More seriously, Zeidler set out what he wanted from his young striker in the weeks ahead: "We hope Enzo will score us goals between now and Christmas, with all the matches coming up."

Explaining his decision to leave France for Switzerland at just 18, Kana-Biyik pointed to the standard of the league rather than any easier route into first-team football.

"What mattered to me in coming here was that Switzerland was a good level, with teams like Basel, Young Boys or Lausanne-Sport," he said. "These are teams that play well. I hadn't necessarily thought about the national team before coming here. What matters most to me first is playing."

That national team, when it called, is where he actually thrived. While his Lausanne minutes stayed scarce, Kana-Biyik was prolific for France Under-19s: a hat-trick against Switzerland, a goal against the Netherlands, then the winner against Bulgaria — five goals in four appearances, enough to keep 1998 World Cup winner Bernard Diomède picking him throughout a season when his club form gave little indication of it.

In the end, the Christmas goals at club level never really arrived. Kana-Biyik finished his Lausanne loan with a single Super League goal and one assist — the latter in a Conference League tie against Fiorentina — from 17 appearances, most of them off the bench.

Lausanne thanked him publicly on social media as the loan concluded in May, and he has now reported to Carrington for his first pre-season with Manchester United, with the club yet to decide whether he joins the first-team group or the Under-21s.

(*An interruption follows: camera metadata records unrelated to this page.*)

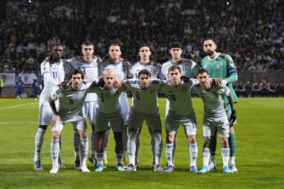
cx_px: 139
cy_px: 92
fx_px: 876
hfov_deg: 18.4
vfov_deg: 12.4
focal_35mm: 111
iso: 2500
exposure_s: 1/800
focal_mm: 107
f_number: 3.5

A product of academy football between Epinay, Brunoy, Bretigny and Le Havre, he is still only 19.

Whatever happens next, Kana-Biyik has already shown, in his own words to Swiss and French media, that he understands the job in front of him. Scoring goals is one thing. Doing it with the family name on his back, and the patience to accept a manager's decision even when it stings, is another.